Current hot-ticket acts also offer VIP packages, but they're more VEP (Very Expensive Package) than VIP (Very Important Person). For the ongoing Blink-182 tour, a $250 VIP package includes a shirt, numbered tour poster, laminate and access to the venue's VIP lounge. (The St. Louis date of the tour, which was originally scheduled for Thursday, September 3, is this Tuesday, September 29.) The package doesn't say anything about meeting the band, but you do get a keepsake. Whether or not you buy the package, the chances of trading cell numbers and becoming best bros with frontman Tom DeLonge are about the same. In this sense, the VIP access is psychological more than tangible.

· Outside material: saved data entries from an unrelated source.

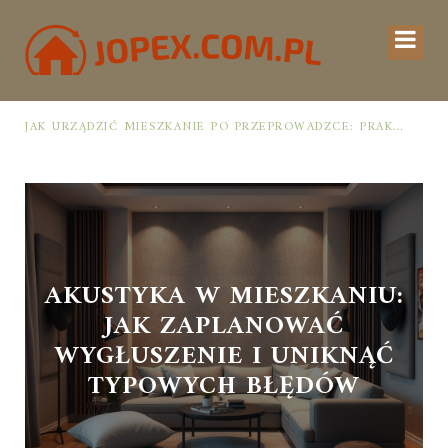
JAK URZĄDZIĆ MIESZKANIE PO PRZEPROWADZCE: PRAKTYCZNY PLAN OD ROZPAKOWANIA DO PRZYTULNEJ PRZESTRZENI
AKUSTYKA W MIESZKANIU:
JAK ZAPLANOWAĆ
WYGŁUSZENIE I UNIKNĄĆ
TYPOWYCH BŁĘDÓW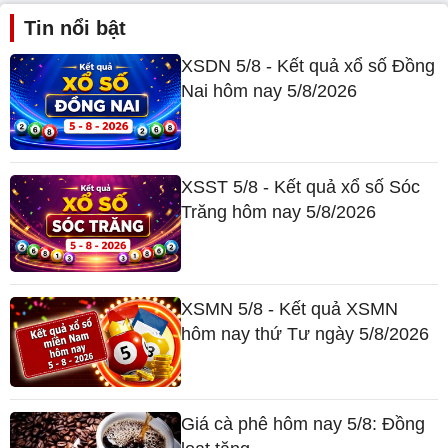
Tin nổi bật
XSDN 5/8 - Kết quả xổ số Đồng
Nai hôm nay 5/8/2026
XSST 5/8 - Kết quả xổ số Sóc
Trăng hôm nay 5/8/2026
XSMN 5/8 - Kết quả XSMN
hôm nay thứ Tư ngày 5/8/2026
Giá cà phê hôm nay 5/8: Đồng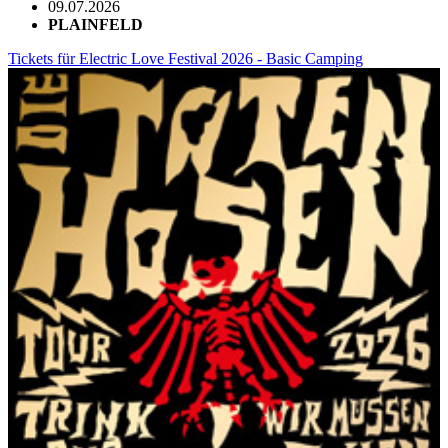
09.07.2026
PLAINFELD
Tickets für Electric Love Festival 2026 - Basic Camping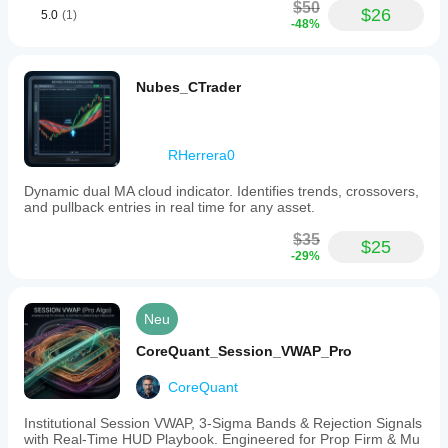
$50
$26
5.0
(1)
-48%
Nubes_CTrader
RHerrera0
Dynamic dual MA cloud indicator. Identifies trends, crossovers,
and pullback entries in real time for any asset.
$35
$25
-29%
Neu
CoreQuant_Session_VWAP_Pro
CoreQuant
Institutional Session VWAP, 3-Sigma Bands & Rejection Signals
with Real-Time HUD Playbook. Engineered for Prop Firm & Mu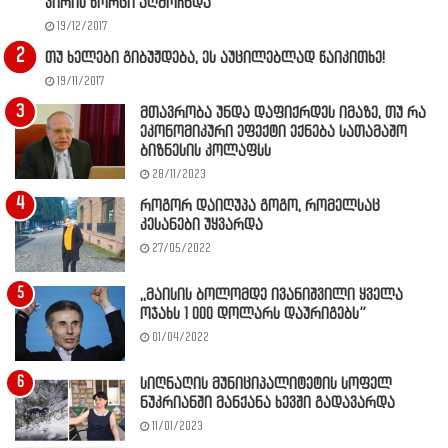
ვირის ხორცი აღმოჩნდა
19/12/2017
თუ ხელები გიბუჟდება, ეს აუცილებლად წაიკითხე!
19/11/2017
მთავრობა უნდა დაფიქრდეს იმაზე, თუ რა
ეკონომიკური ეფექტი ექნება სათამაშო
ბიზნესის კოლაფსს
28/11/2023
როგორ დაიღუპა გოგო, რომელსაც
კესანები უყვარდა
27/05/2022
,,მაისის ბოლომდე ივანიშვილი ყველა
ოჯახს 1 000 დოლარს დაურიგებს”
01/04/2022
სიღნაღის მუნიციპალიტეტის სოფელ
ნუკრიანში მანქანა ხევში გადავარდა
11/01/2023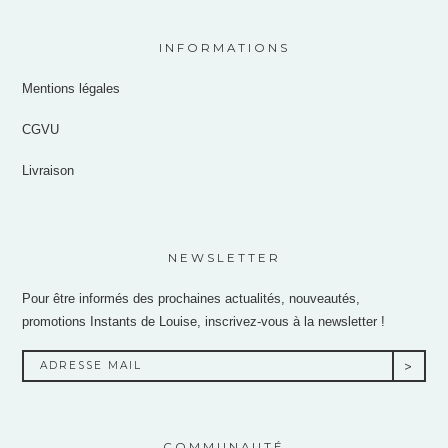
INFORMATIONS
Mentions légales
CGVU
Livraison
NEWSLETTER
Pour être informés des prochaines actualités, nouveautés,
promotions Instants de Louise, inscrivez-vous à la newsletter !
COMMUNAUTÉ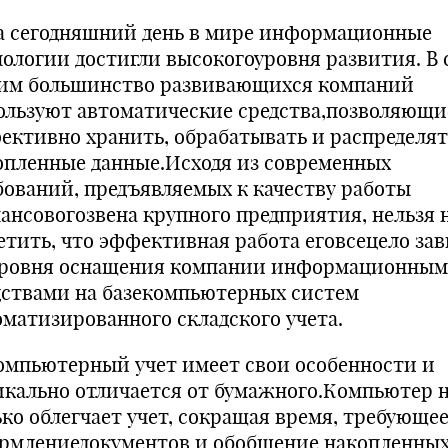
сегодняшний день в мире информационные
нологии достигли высокогоуровня развития. В 
тим большинство развивающихся компаний
ользуют автоматические средства,позволяющи
ективно хранить, обрабатывать и распределят
опленные данные.Исходя из современных
бований, предъявляемых к качеству работы
ансовогозвена крупного предприятия, нельзя 
етить, что эффективная работа еговсецело за
уровня оснащения компании информационны
дствами на базекомпьютерных систем
оматизированного складского учета.
пьютерный учет имеет свои особенности и
икально отличается от бумажного.Компьютер 
ько облегчает учет, сокращая время, требующее
рмлениедокументов и обобщение накопленны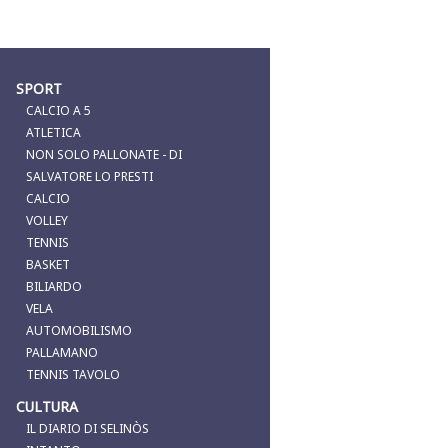
SPORT
CALCIO A 5
ATLETICA
NON SOLO PALLONATE - DI
SALVATORE LO PRESTI
CALCIO
VOLLEY
TENNIS
BASKET
BILIARDO
VELA
AUTOMOBILISMO
PALLAMANO
TENNIS TAVOLO
CULTURA
IL DIARIO DI SELINÒS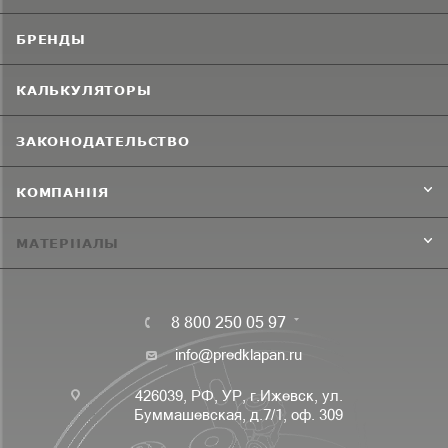
БРЕНДЫ
КАЛЬКУЛЯТОРЫ
ЗАКОНОДАТЕЛЬСТВО
КОМПАНИЯ
МАТЕРИАЛЫ
8 800 250 05 97
info@predklapan.ru
426039, РФ, УР, г.Ижевск, ул.
Буммашевская, д.7/1, оф. 309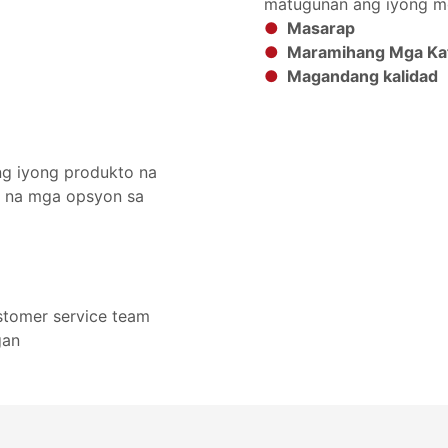
matugunan ang iyong m
●
Masarap
●
Maramihang Mga Ka
●
Magandang kalidad
ng iyong produkto na
e na mga opsyon sa
tomer service team
gan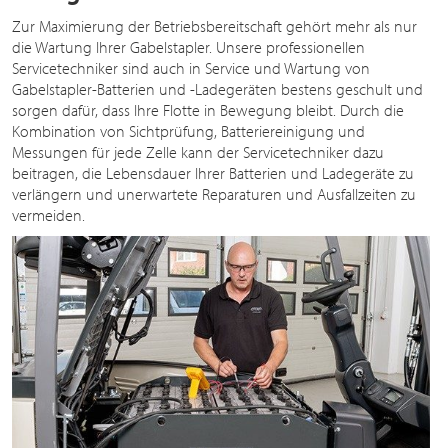
Zur Maximierung der Betriebsbereitschaft gehört mehr als nur
die Wartung Ihrer Gabelstapler. Unsere professionellen
Servicetechniker sind auch in Service und Wartung von
Gabelstapler-Batterien und -Ladegeräten bestens geschult und
sorgen dafür, dass Ihre Flotte in Bewegung bleibt. Durch die
Kombination von Sichtprüfung, Batteriereinigung und
Messungen für jede Zelle kann der Servicetechniker dazu
beitragen, die Lebensdauer Ihrer Batterien und Ladegeräte zu
verlängern und unerwartete Reparaturen und Ausfallzeiten zu
vermeiden.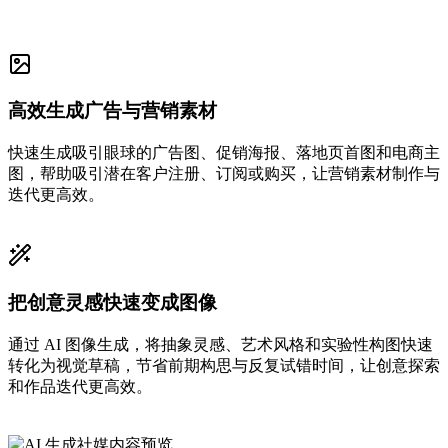
高效生成广告与营销素材
快速生成吸引眼球的广告图、促销海报、落地页首图和电商主
图，帮助吸引潜在客户注册、订阅或购买，让营销素材制作与
迭代更高效。
把创意灵感快速变成图像
通过 AI 图像生成，将抽象灵感、艺术风格和实验性构图快速
转化为视觉草稿，节省前期构思与反复试错时间，让创意探索
和作品迭代更高效。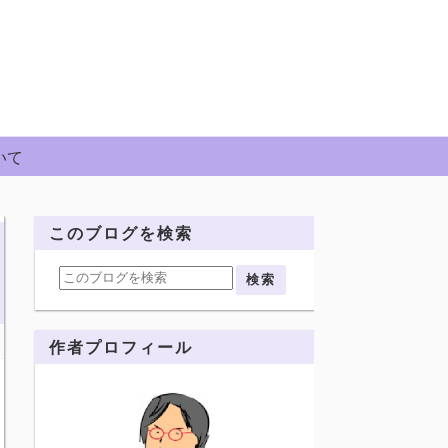
いて
このブログを検索
作者プロフィール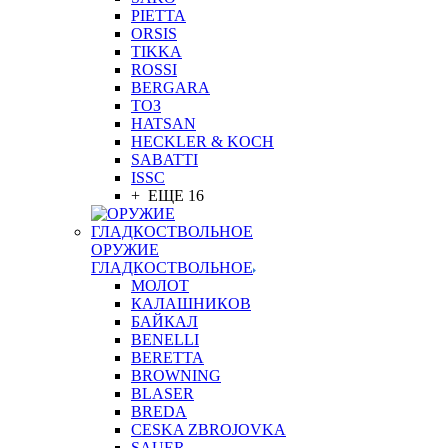
PIETTA
ORSIS
TIKKA
ROSSI
BERGARA
ТОЗ
HATSAN
HECKLER & KOCH
SABATTI
ISSC
+ ЕЩЕ 16
ОРУЖИЕ
ГЛАДКОСТВОЛЬНОЕ
МОЛОТ
КАЛАШНИКОВ
БАЙКАЛ
BENELLI
BERETTA
BROWNING
BLASER
BREDA
CESKA ZBROJOVKA
SAUER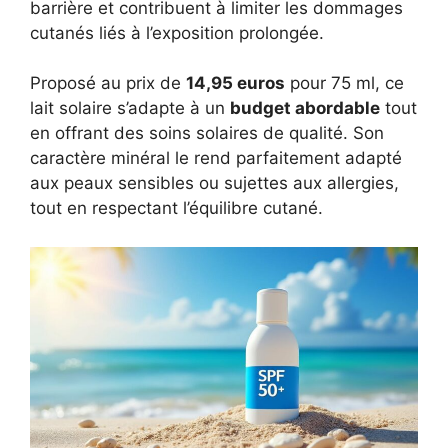
barrière et contribuent à limiter les dommages
cutanés liés à l’exposition prolongée.
Proposé au prix de
14,95 euros
pour 75 ml, ce
lait solaire s’adapte à un
budget abordable
tout
en offrant des soins solaires de qualité. Son
caractère minéral le rend parfaitement adapté
aux peaux sensibles ou sujettes aux allergies,
tout en respectant l’équilibre cutané.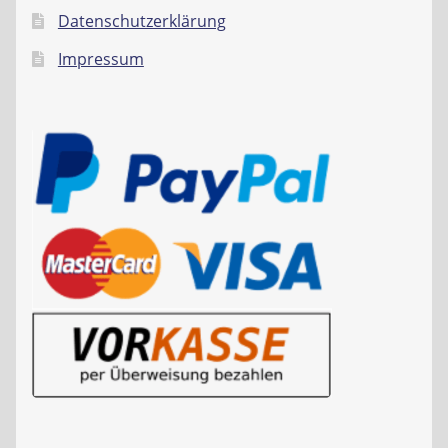
Datenschutzerklärung
Impressum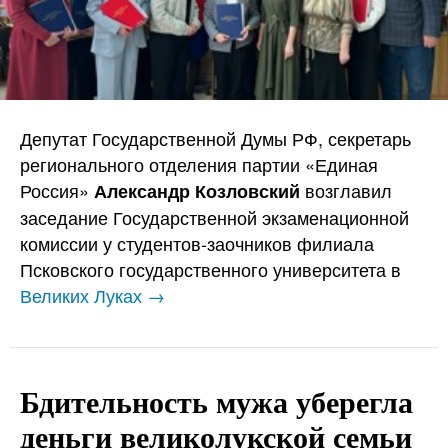
Депутат Государственной Думы РФ, секретарь
регионального отделения партии «Единая
Россия»
возглавил
Александр Козловский
заседание Государственной экзаменационной
комиссии у студентов-заочников филиала
Псковского государственного университета в
Великих Луках →
Бдительность мужа уберегла
деньги великолукской семьи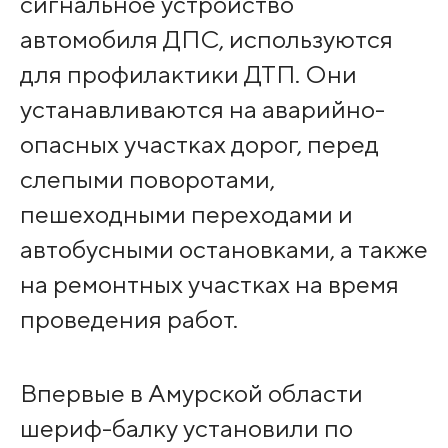
сигнальное устройство
автомобиля ДПС, используются
для профилактики ДТП. Они
устанавливаются на аварийно-
опасных участках дорог, перед
слепыми поворотами,
пешеходными переходами и
автобусными остановками, а также
на ремонтных участках на время
проведения работ.
Впервые в Амурской области
шериф-балку установили по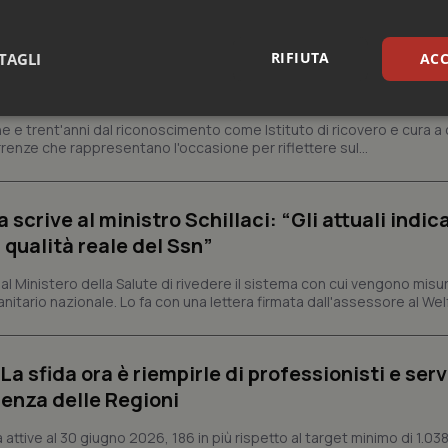
RIFIUTA
TAGLI
ACC
ienza dello Spallanzani: capire la ricerca per
esente
sari
Statistici
Mar
e e trent'anni dal riconoscimento come Istituto di ricovero e cura a 
rrenze che rappresentano l'occasione per riflettere sul...
crive al ministro Schillaci: “Gli attuali indica
 qualità reale del Ssn”
Necessari
Statistici
Marketing
 Ministero della Salute di rivedere il sistema con cui vengono misur
tribuiscono a rendere fruibile il sito web abilitandone funzionalità di base quali la nav
itario nazionale. Lo fa con una lettera firmata dall'assessore al Welf
protette del sito. Il sito web non è in grado di funzionare correttamente senza questi coo
Fornitore
/
Dominio
Scadenza
Descrizione
a sfida ora è riempirle di professionisti e serviz
METADATA
5 mesi 4
Questo cookie viene utilizzato p
YouTube
settimane
scelte di consenso e privacy dell'
.youtube.com
enza delle Regioni
interazione con il sito. Registra i
del visitatore riguardo a varie pol
impostazioni sulla privacy, garan
ttive al 30 giugno 2026, 186 in più rispetto al target minimo di 1.038
preferenze siano onorate nelle se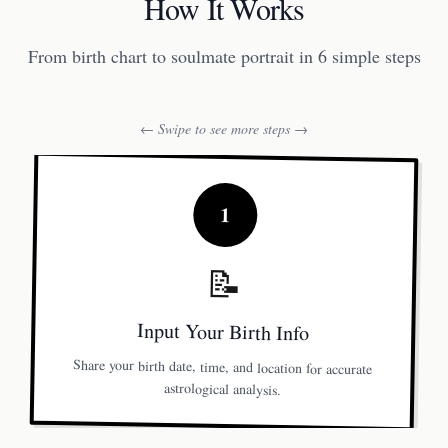
How It Works
From birth chart to soulmate portrait in 6 simple steps
← Swipe to see more steps →
1
📝
Input Your Birth Info
Share your birth date, time, and location for accurate
astrological analysis.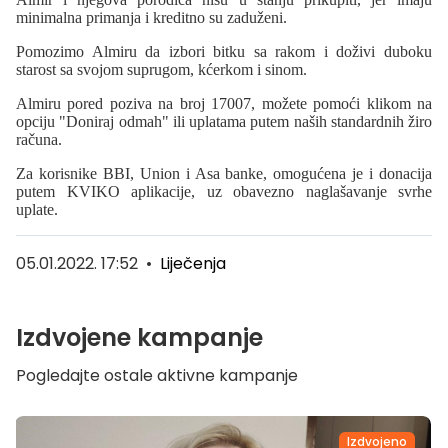
minimalna primanja i kreditno su zaduženi.
Pomozimo Almiru da izbori bitku sa rakom i doživi duboku
starost sa svojom suprugom, kćerkom i sinom.
Almiru pored poziva na broj 17007, možete pomoći klikom na
opciju "Doniraj odmah" ili uplatama putem naših standardnih žiro
računa.
Za korisnike BBI, Union i Asa banke, omogućena je i donacija
putem KVIKO aplikacije, uz obavezno naglašavanje svrhe
uplate.
05.01.2022. 17:52
•
Liječenja
Izdvojene kampanje
Pogledajte ostale aktivne kampanje
Izdvojeno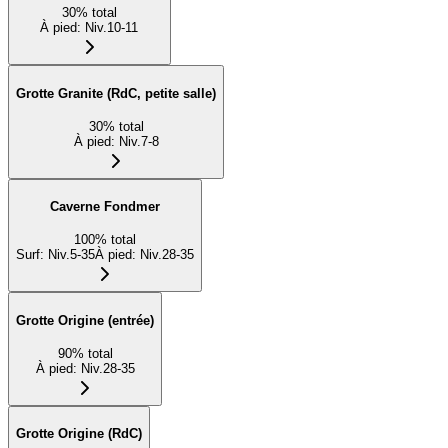
30
%
total
À pied
:
Niv.10-11
Grotte Granite (RdC, petite salle)
30
%
total
À pied
:
Niv.7-8
Caverne Fondmer
100
%
total
Surf
:
Niv.5-35
À pied
:
Niv.28-35
Grotte Origine (entrée)
90
%
total
À pied
:
Niv.28-35
Grotte Origine (RdC)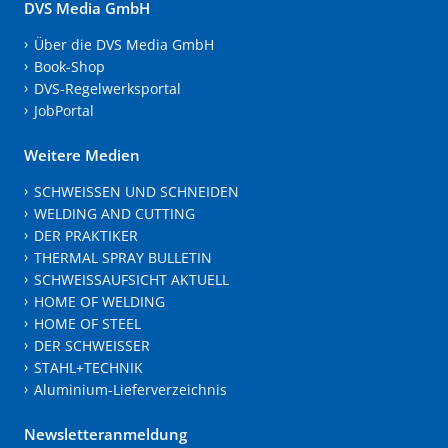
DVS Media GmbH
Über die DVS Media GmbH
Book-Shop
DVS-Regelwerksportal
JobPortal
Weitere Medien
SCHWEISSEN UND SCHNEIDEN
WELDING AND CUTTING
DER PRAKTIKER
THERMAL SPRAY BULLETIN
SCHWEISSAUFSICHT AKTUELL
HOME OF WELDING
HOME OF STEEL
DER SCHWEISSER
STAHL+TECHNIK
Aluminium-Lieferverzeichnis
Newsletteranmeldung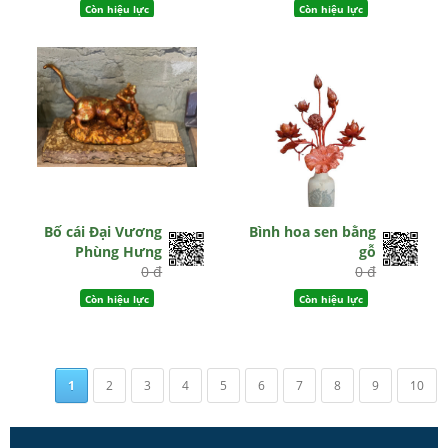
Còn hiệu lực
Còn hiệu lực
Bố cái Đại Vương
Bình hoa sen bằng
Phùng Hưng
gỗ
0 đ
0 đ
Còn hiệu lực
Còn hiệu lực
1
2
3
4
5
6
7
8
9
10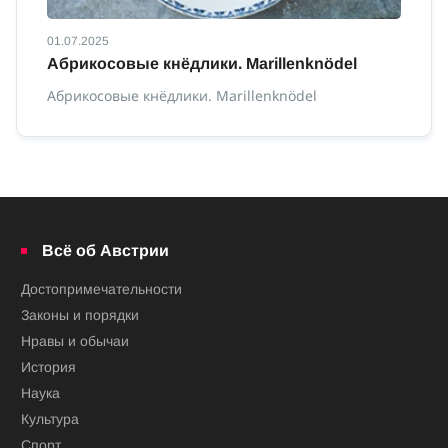
01.07.2025
01
Абрикосовые кнёдлики. Marillenknödel
К
с
Абрикосовые кнёдлики. Marillenknödel
Ка
сп
Всё об Австрии
Достопримечательности
Законы и порядки
Нравы и обычаи
История
Наука
Культура
Спорт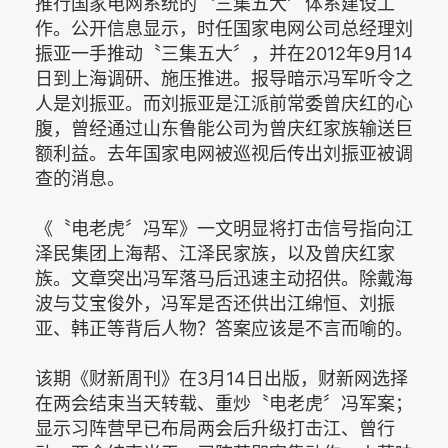
推行国家电网系统的〝三集五大〞体系建设工
作。公开信息显示，时任国家电网公司总经理刘
振亚一手推动〝三集五大〞，并在2012年9月14
日到上海调研、施压推进。报导暗示冯军听令之
人是刘振亚。而刘振亚是江派前常委曾庆红的心
腹，曾经通过山东鲁能公司为曾庆红家族输送巨
额利益。去年国家电网被巡视后传出刘振亚被调
查的消息。
《〝电老虎〞冯军》一文明显将打击信号指向江
泽民集团上海帮、江泽民家族，以及曾庆红家
族。文章突出冯军落马后迅速主动招供。除戴海
波与艾宝俊外，冯军是否还供出江绵恒、刘振
亚、韩正等背后人物？答案应该是不言而喻的。
该期《财新周刊》在3月14日出版，财新网选择
在两会结束当天转载、重炒〝电老虎〞冯军案；
显示习阵营早已布局两会后升级打击江、曾行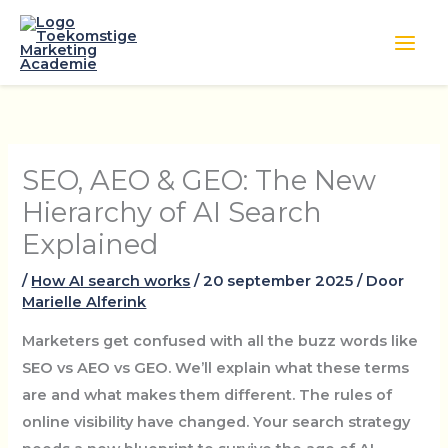
Ga
naar
de
inhoud
SEO, AEO & GEO: The New
Hierarchy of AI Search
Explained
/
How AI search works
/
20 september 2025
/ Door
Marielle Alferink
Marketers get confused with all the buzz words like
SEO vs AEO vs GEO. We’ll explain what these terms
are and what makes them different. The rules of
online visibility have changed. Your search strategy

For a band such as Epica, though, Jansen says fans aren't offended when the group offers high-dollar special access.
"Everybody can decide for him or herself to go for this ticket or the regular one," Jansen says. "So nothing changes for those people who buy a regular ticket."
And in some cases, selling top-tier doesn't just mean a few extra bucks for the band or promoters. During Nine Inch Nails' spring tour with Jane's Addiction, Trent Reznor sold VIP tickets to raise more than $600,000 for Eric De La Cruz, a Nevada resident who needed a heart transplant. For between $300 and $1,200, fans could eat dinner with the band, meet the group or even watch the entire show from the stage.
And then there's the metal group Mushroomhead, which has a loyal cult following that's strongest in the Midwest. The seven-man group has been selling VIP packages to big shows for two years. Before last year's Halloween extravaganza, the band let VIP fans watch sound check. The group normally takes the stage in elaborate makeup and costumes, looking like an undead military assault squad. They played the sound check set in street clothes, without face paint. They took requests and let a fan onstage to videotape the experience.
For a certain breed of music fan who needs (or wants) to feel a stronger connection to band — besides, say, in the form of a returned tweet — this VIP experience is more memorable. In a sense, fans feel a sense of ownership of the band.
"I think it's a cool thing, for sure," says Mushroomhead captain Steve "Skinny" Felton, referring to the VIP-tix phenomenon. "If there were some more bands that did it that I liked, I'd [buy tickets]. If they're actually going the extra mile and want to [spend money to] meet you, I'll go for it. When I was growing up, I would have met everybody. I'd spend a hundred bucks. It's all about the story there."